The last experiment focused on analyzing the behavior of the prediction models on the upsized data set using the feature vector with the five most relevant attributes according to the multiple intersection method. Table 12 shows that the best performing models were LR and SVM, which is quite surprising because these results differed from those obtained on the data set containing all attributes. On the other hand, when comparing the results of the upper part of Table 10 with those of Table 12, one can see that the performance of all the prediction models worsened when applied to the reduced sets. To check whether or not the differences were statistically significant, we again ran a two-tailed t-test for a significance level of 0.05: t-value \(= -\)6.898545, p-value \(=\) 0.00098.

Table 12 Prediction performance of the machine learning models on the oversampled data set using the top five attributes (the best values are in bold).

Conclusions

Glioma grading and prediction constitute a highly relevant practical health problem that is usually addressed using neuroimaging techniques. However, the development of advanced genomics and proteomics methods allows the identification of mutations in certain molecular biomarkers that can support diagnosis, prognosis and prediction of response to therapy. In this study, several data-centric machine learning models have been used to discriminate between LGG and GBM samples using a series of clinical factors and molecular biomarkers. Furthermore, a comprehensive descriptive analysis of the data set used in the experiments has also been carried out. The descriptive analysis has included several statistics of the attributes and the application of four feature ranking algorithms to determine the most relevant characteristics, and it has been possible to observe that the molecular biomarkers selected by these algorithms as the most informative agree with the conclusions of previous molecular biology studies. However, these algorithms have important advantages because they are much less expensive and faster than genomics and proteomics methods.

Of the different machine learning methods analyzed, the two classifier ensembles (RF and CatBoost) have obtained the best scores regardless of the metric used. The global feature importance approach revealed the absolute relevance of each attribute, while the SHAP analysis of individual samples provided a reasonable interpretation of which attributes contributed most to the prediction of class GBM. On the other hand, when analyzing the confusion matrices, important differences have been observed between the misclassifications on the majority class and the minority class, which suggested the need to apply some techniques to address the class imbalance. In particular, the normalized data set has been preprocessed with an oversampling algorithm (SMOTE) and an undersampling algorithm (RUS) and it has been found that upsizing the minority class improves the prediction performance. As a final comment, it is worth noting that a model-centric approach applied to the TCGA data set achieved 0.876 accuracy31, while the data-centric method proposed in this study yielded accuracy rates of 0.882 (with oversampling) and 0.881 (with both oversampling and undersampling).
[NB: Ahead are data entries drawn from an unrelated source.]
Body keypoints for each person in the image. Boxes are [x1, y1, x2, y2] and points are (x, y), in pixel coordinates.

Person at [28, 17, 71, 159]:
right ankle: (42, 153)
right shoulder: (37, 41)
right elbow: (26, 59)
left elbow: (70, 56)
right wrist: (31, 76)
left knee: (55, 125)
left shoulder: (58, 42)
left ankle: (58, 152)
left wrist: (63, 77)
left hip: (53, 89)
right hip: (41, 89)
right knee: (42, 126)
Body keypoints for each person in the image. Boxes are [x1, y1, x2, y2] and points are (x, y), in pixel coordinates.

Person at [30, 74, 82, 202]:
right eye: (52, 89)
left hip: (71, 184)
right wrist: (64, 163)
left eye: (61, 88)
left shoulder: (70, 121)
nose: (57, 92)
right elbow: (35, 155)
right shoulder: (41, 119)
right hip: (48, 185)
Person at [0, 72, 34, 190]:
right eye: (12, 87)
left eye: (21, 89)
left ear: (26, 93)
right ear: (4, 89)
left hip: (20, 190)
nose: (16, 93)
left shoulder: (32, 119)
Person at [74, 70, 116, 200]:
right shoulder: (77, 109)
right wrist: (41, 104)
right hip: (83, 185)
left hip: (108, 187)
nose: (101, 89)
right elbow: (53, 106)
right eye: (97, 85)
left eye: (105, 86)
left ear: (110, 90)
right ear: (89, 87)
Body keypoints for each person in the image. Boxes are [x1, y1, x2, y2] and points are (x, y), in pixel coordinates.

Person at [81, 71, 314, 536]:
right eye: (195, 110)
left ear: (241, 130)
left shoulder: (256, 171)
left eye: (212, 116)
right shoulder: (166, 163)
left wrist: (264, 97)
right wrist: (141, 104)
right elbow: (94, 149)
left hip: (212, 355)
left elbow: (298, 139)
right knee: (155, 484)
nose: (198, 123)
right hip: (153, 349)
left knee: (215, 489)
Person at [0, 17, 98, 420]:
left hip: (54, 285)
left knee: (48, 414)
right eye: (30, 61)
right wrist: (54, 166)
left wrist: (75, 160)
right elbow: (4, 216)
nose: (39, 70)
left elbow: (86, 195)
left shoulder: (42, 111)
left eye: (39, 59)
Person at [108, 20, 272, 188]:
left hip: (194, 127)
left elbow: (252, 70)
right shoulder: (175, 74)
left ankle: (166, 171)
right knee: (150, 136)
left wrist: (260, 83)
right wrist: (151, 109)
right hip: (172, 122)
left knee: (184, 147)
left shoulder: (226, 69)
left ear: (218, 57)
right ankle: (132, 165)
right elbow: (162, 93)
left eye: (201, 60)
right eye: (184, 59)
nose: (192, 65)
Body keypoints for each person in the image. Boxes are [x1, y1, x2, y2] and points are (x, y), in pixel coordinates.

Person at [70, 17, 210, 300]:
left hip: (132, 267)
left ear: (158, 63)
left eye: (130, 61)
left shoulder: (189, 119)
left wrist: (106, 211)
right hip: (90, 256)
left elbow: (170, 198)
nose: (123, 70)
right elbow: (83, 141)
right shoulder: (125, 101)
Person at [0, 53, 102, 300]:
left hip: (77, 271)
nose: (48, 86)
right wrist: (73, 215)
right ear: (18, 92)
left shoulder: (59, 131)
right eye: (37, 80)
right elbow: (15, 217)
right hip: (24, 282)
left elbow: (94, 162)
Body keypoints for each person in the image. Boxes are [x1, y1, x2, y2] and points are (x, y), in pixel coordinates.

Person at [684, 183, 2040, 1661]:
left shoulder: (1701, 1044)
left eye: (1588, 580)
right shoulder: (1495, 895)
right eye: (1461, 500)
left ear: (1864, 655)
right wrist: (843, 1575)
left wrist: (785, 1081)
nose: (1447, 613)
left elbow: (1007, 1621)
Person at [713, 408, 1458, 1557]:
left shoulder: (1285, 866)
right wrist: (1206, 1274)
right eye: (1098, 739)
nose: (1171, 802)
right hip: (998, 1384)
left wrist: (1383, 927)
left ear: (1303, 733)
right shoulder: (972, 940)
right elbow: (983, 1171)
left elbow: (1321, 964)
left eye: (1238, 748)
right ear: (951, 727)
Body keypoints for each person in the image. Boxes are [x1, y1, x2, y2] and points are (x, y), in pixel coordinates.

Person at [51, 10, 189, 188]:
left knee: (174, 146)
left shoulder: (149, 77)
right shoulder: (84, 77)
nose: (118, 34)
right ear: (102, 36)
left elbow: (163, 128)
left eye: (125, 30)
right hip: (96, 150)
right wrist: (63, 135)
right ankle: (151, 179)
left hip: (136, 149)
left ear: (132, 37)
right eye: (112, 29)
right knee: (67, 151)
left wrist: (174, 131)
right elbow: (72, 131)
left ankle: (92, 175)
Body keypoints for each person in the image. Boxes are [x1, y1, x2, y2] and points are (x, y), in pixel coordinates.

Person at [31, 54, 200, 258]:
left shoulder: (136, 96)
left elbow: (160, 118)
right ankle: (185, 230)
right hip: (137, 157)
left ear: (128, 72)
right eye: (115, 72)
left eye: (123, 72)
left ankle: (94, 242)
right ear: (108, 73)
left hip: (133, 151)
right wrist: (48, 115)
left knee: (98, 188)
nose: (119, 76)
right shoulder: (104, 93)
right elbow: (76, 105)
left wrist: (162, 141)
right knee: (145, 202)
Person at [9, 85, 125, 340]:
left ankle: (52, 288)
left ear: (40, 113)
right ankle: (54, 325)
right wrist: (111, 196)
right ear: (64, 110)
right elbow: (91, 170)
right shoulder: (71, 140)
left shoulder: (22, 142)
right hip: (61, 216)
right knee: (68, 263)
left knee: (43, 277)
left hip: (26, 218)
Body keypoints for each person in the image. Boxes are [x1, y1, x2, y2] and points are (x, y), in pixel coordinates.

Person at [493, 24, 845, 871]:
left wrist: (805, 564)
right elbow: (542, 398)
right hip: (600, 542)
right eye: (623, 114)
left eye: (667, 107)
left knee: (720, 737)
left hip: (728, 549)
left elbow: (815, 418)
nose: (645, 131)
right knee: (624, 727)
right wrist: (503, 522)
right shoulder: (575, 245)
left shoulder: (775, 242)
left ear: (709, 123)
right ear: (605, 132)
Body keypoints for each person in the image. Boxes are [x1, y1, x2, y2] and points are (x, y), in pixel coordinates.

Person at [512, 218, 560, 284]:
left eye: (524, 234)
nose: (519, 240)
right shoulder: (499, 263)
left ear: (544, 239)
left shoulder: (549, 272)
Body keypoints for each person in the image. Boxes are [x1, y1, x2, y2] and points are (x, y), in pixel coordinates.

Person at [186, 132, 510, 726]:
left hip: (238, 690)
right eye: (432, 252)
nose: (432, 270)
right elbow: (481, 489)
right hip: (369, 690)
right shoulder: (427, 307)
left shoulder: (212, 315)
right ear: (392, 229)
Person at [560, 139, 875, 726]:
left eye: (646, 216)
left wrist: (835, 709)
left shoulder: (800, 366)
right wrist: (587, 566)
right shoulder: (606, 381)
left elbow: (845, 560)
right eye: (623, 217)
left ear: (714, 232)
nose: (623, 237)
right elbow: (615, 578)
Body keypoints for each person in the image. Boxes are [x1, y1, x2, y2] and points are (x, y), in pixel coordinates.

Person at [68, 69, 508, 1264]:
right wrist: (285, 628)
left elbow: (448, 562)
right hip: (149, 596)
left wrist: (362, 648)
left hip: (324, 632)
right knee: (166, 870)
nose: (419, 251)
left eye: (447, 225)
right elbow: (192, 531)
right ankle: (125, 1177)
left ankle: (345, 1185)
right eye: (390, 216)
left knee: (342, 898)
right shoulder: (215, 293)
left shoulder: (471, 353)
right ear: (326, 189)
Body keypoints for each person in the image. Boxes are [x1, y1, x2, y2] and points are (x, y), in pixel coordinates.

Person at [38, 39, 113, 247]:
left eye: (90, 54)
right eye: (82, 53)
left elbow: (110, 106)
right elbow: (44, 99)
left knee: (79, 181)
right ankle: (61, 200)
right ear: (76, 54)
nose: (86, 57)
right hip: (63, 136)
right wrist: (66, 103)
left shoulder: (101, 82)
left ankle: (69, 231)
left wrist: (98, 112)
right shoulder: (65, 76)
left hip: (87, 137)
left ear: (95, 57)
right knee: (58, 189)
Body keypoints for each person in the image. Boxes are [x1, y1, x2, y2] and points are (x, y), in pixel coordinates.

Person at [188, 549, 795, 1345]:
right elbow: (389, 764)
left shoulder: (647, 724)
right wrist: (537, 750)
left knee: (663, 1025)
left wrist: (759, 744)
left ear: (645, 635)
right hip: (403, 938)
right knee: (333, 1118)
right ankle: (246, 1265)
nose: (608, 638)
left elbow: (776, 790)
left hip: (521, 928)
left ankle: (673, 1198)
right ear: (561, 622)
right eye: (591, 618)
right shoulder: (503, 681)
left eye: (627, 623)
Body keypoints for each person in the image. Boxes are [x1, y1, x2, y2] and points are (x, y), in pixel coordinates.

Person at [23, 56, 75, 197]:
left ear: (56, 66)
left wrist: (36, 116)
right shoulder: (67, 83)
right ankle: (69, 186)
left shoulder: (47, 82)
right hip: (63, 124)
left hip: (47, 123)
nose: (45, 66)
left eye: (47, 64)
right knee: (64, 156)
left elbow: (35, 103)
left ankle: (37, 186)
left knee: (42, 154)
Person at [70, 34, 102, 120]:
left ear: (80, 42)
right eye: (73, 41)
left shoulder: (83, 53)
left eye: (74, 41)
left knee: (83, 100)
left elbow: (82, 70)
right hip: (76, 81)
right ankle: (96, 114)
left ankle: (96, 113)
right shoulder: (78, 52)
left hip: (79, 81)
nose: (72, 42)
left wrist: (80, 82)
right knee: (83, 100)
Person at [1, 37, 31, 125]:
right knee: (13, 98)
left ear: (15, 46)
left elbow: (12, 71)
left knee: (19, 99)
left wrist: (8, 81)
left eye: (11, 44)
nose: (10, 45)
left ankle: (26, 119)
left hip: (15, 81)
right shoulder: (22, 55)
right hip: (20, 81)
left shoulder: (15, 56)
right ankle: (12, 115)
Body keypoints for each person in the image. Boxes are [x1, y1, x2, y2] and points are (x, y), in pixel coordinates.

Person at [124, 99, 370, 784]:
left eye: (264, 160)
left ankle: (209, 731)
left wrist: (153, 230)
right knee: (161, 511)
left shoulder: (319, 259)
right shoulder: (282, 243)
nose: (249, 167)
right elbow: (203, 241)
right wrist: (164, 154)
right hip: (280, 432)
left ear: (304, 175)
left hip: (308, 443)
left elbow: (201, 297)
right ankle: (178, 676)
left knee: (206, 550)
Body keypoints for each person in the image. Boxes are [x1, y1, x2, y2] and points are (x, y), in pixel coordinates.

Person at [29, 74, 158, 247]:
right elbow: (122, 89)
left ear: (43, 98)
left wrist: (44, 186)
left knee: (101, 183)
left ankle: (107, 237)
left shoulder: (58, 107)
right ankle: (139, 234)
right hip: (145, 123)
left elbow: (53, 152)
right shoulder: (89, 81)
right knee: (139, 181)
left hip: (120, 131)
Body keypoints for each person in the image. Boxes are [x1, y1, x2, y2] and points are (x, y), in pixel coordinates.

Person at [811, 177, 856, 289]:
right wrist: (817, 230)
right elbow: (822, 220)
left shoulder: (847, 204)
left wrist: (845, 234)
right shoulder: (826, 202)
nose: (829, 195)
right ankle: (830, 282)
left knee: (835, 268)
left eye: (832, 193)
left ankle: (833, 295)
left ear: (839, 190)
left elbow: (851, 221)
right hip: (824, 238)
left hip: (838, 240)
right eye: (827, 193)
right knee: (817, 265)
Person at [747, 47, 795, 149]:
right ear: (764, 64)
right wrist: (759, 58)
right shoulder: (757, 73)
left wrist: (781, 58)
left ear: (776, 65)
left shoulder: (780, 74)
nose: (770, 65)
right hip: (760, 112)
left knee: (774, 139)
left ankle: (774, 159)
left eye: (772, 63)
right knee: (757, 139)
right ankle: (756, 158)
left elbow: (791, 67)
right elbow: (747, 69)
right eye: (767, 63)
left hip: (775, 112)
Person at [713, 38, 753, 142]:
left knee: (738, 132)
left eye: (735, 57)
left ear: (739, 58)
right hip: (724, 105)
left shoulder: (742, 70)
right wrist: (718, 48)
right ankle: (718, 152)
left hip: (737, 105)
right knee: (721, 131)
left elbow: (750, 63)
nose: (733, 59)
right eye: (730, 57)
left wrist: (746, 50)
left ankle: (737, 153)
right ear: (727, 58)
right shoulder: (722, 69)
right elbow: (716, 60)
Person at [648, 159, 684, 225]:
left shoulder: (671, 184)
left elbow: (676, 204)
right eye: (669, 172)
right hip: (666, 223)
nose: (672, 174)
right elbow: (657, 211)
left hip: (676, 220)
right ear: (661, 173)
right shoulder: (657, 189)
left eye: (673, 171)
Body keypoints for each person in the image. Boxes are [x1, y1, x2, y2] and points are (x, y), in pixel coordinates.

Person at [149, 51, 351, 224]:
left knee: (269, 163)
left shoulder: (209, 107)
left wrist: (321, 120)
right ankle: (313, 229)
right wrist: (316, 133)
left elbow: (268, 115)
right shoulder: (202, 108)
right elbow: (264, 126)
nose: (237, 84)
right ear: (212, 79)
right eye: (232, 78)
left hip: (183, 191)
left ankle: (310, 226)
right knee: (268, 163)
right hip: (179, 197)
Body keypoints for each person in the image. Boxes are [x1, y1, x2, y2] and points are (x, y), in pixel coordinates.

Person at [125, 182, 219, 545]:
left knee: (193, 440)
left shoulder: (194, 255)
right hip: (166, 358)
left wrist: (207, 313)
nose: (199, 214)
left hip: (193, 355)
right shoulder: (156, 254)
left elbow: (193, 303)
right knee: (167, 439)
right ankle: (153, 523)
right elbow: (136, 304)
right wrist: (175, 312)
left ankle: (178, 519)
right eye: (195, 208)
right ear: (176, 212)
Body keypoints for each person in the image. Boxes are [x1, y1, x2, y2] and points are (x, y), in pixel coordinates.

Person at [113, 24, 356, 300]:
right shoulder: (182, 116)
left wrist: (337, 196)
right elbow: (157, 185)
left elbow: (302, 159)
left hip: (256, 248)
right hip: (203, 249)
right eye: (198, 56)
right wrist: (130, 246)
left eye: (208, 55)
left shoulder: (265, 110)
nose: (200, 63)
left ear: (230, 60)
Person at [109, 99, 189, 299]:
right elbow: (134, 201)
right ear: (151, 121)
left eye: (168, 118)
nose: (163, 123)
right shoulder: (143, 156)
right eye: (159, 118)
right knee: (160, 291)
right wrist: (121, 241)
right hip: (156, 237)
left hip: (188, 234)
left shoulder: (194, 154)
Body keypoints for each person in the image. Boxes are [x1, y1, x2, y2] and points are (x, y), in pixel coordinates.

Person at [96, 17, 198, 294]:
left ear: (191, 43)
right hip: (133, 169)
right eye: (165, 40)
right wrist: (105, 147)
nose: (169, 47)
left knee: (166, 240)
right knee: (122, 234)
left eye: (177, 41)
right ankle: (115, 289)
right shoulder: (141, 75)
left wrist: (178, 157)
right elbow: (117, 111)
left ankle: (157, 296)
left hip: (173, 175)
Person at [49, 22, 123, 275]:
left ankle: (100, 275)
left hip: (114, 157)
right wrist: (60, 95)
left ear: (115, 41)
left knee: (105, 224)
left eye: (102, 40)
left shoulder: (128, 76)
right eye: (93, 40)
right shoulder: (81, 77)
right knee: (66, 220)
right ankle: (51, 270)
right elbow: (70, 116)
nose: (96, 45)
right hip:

While this study provides valuable insights into prediction of glioma grades, an interesting avenue for future research refers to the analysis of the possible bias that may arise in predictions against certain sensitive social groups (e.g., gender, age, race, etc.). With this objective, the aim is to quantify the existence of bias through fairness metrics and, if necessary, apply bias mitigation methods61,62. When the bias is inherited from the way the training set was created, one approach that would reduce the bias is to internally rebalance the class distributions so that they are equal across class and sensitive attributes.